„Das wäre direkte Beteiligung an einem Angriffskrieg“

Christian Ströbele, Geheimdienst-Kontrolleur: „Es spricht viel dafür, dass die deutsche Politik durch die Arbeit des BND bewusst konterkariert wurde“

taz: Herr Ströbele, Sie vertreten die Grünen im Parlamentarischen Kontrollgremium (PKG), das über die Arbeit der Geheimdienste informiert werden muss. Was wussten Sie von den Aktivitäten des Bundesnachrichtendienstes (BND) im Irak?

Christian Ströbele: Offenbar viel zu wenig. Was jetzt über die Zusammenarbeit mit den Amerikanern bekannt wurde, ist unglaublich und entsetzlich. Ich fürchte, dass die Berichte im Kern richtig sind. Es spricht viel dafür, dass die deutsche Politik der Nichtbeteiligung am Irakkrieg durch die Arbeit des BND bewusst konterkariert wurde. So etwas hätte ich mir nicht vorstellen können.

Sie wurden also nicht über die Arbeit des BND informiert?

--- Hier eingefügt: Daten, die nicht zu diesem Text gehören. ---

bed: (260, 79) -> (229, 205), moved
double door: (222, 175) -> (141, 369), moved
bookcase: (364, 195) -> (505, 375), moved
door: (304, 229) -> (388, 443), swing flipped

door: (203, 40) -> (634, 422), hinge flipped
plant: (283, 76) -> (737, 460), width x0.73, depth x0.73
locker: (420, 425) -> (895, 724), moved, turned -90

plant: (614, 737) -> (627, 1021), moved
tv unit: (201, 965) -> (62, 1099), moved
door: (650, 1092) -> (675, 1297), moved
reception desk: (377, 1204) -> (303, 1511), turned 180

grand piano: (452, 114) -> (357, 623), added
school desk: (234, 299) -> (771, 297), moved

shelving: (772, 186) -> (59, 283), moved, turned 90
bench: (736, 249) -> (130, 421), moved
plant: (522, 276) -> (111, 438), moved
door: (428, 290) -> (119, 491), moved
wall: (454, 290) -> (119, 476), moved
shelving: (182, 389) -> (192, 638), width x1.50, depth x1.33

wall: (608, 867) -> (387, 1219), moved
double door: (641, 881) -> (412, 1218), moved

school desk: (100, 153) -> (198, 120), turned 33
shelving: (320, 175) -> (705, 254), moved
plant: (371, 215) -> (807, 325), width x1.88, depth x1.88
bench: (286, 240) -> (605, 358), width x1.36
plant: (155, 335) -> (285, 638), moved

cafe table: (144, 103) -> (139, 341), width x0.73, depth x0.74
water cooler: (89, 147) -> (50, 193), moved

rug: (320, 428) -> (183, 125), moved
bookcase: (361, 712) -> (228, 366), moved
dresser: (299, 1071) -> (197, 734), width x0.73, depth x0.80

Über den Inhalt der Sitzungen des PKG darf ich bekanntlich keine Auskunft geben. Aber nach dem, was ich jetzt weiß, war ich jedenfalls nicht ausreichend informiert. Man konnte davon ausgehen, dass der BND auch in Kriegsgebieten Informanten hat. Aber was jetzt berichtet wird, wäre eine direkte Beteiligung an einem völkerrechtswidrigen Angriffskrieg. Und eines kann ich Ihnen sicher sagen: Wenn ich gewusst hätte, dass sich BND-Mitarbeiter an der Kriegsführung im Irak beteiligt haben, wäre das nicht in meinem Herzen verschlossen geblieben.

Wo beginnt für Sie die Beteiligung an einem Krieg? Der BND bestreitet ja, den USA bei der Suche nach Bombenzielen im Irak geholfen zu haben.

Die bisherigen Auskünfte dazu reichen mir nicht. Es muss jetzt ganz genau geklärt werden, wie die Zusammenarbeit abgelaufen ist. Wir fordern von der Bundesregierung eine sofortige, umfassende Aufklärung – nicht nur im geheimen Kontrollgremium.

Hielten Sie es für tolerabel, wenn der BND die USA nur bei der Frage beraten haben sollte, welche Ziele nicht bombardiert werden sollten, etwa Botschaften und Krankenhäuser?

Nein. Auch das würde ja bedeuten, dass es direkten Kontakt und eine Unterstützung derjenigen gab, die im Irak Ziele ausgesucht und dann Bomben geworfen haben. Das wäre eindeutig über der Grenze des Zulässigen – und es spricht ja einiges dafür, dass es zumindest solche Beratungen gab, wenn nicht Schlimmeres. Wenn sich dies bestätigt, muss das inhaltliche und personelle Konsequenzen haben.

Für wen?

Für alle Personen in Leitungsfunktionen beim BND und in der Bundesregierung, die von diesen Aktivitäten wussten, die sie gebilligt oder möglicherweise sogar angeordnet haben.

Außenminister Frank-Walter Steinmeier und sein Vorgänger Joschka Fischer sagen, sie hätten von einer Unterstützung der USA durch den BND nichts gewusst. Glauben Sie das?

Das muss ich erst einmal hinnehmen. Der damalige Außenminister wäre ja auch nicht zuständig gewesen. Wer wirklich etwas wusste, das muss rückhaltlos aufgeklärt werden, notfalls in einem Untersuchungsausschuss.